[START DOCUMENT SECTION]

An ika uni roll from Marumi

As I explained in a recent post on Otto’s Tacos, I’ve been spending a lot of time sifting through menus, emailing restaurants, and speaking with managers in the interest of adding new places to my “safe” list. I’ve grown tired of limiting myself to NYC’s few declaredly nut-free eateries, so I’ve committed to looking for more of the next best thing—restaurants that happen not to use any nuts—to the benefit of both this blog and, well, my stomach.

Marumi, a Japanese restaurant in Greenwich Village, is certainly of that next-best ilk. So few restaurants respond to my inquiries—and Marumi not only replied, but they did so promptly and (most notably) with information that was actually relevant: “No, we don’t use any tree nuts in our menu. Our restaurant is safe for people with nut allergies- including my children. We only use sesame seeds in some of our dishes.”

[END DOCUMENT SECTION]

WHAT TO DO ::
[1] Reproduce the passage on Marumi from "An ika uni roll" to "well, my stomach.", word for word.
[2] Pick up the passage on Marumi after its final sentence and continue it.

[START DATA EXCERPT]

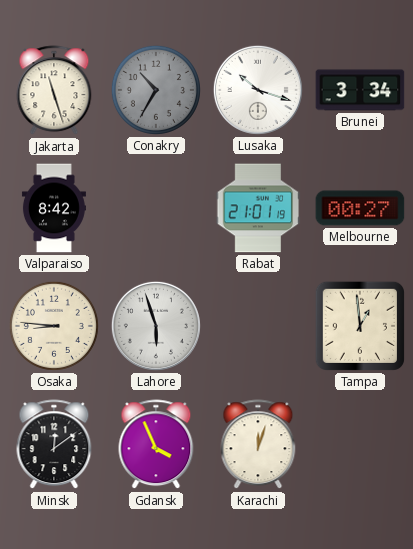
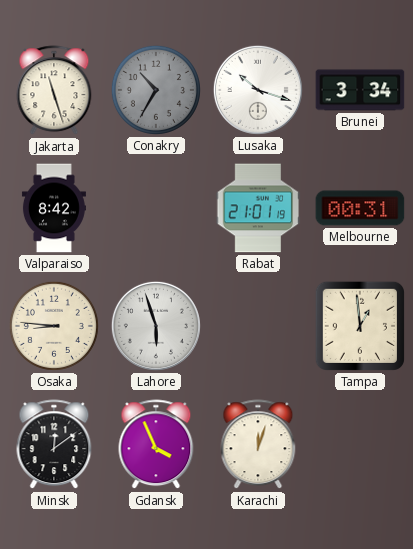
Melbourne: 00:27 -> 00:31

[END DATA EXCERPT]

RESPONSES ::
[1]
An ika uni roll from Marumi

As I explained in a recent post on Otto’s Tacos, I’ve been spending a lot of time sifting through menus, emailing restaurants, and speaking with managers in the interest of adding new places to my “safe” list. I’ve grown tired of limiting myself to NYC’s few declaredly nut-free eateries, so I’ve committed to looking for more of the next best thing—restaurants that happen not to use any nuts—to the benefit of both this blog and, well, my stomach.

[2]
This woman—who’s evidently familiar enough with Marumi’s menu to be in a position to field allergy-related questions—finds the restaurant safe enough for her nut-allergic children. So though her email wasn’t the most detailed, it gave me all the reassurance I needed. (I’ve never been able to decide whether my allergy-related food safety standards are far too high or far too low. I’m convinced they’re one of the two, though.)

As far as I know, Marumi doesn’t seem to collect much information on their vendors’ facilities, nor do they market themselves as nut-free—so I can’t rightfully categorize them as “truly nut-free” by the criteria I’ve been using. But again: they really are the next best thing. So to Marumi I went.

As I’ve mentioned before, I tend to avoid ordering cooked food at Japanese restaurants, as sushi is, in my experience, a bit safer—but since I’d been assured that Marumi doesn’t use any nuts whatsoever, I figured this was my chance to order from the kitchen. Naturally, I was pretty excited.

Still, I wanted to start slowly, so I began with two rolls: one ika uni (squid and sea urchin—pictured above) and one toro uni (fatty tuna and sea urchin). Now, Marumi is not exactly a high-end sushi bar, so I wasn’t expecting all that much, but both rolls were delicious. I also ordered a few pieces of sushi (some salmon and some ikura), which were all right, I suppose, but which I probably wouldn’t order again. The ikura was all right, but the salmon was too cold—though it did have a nice flavor (as most salmon does).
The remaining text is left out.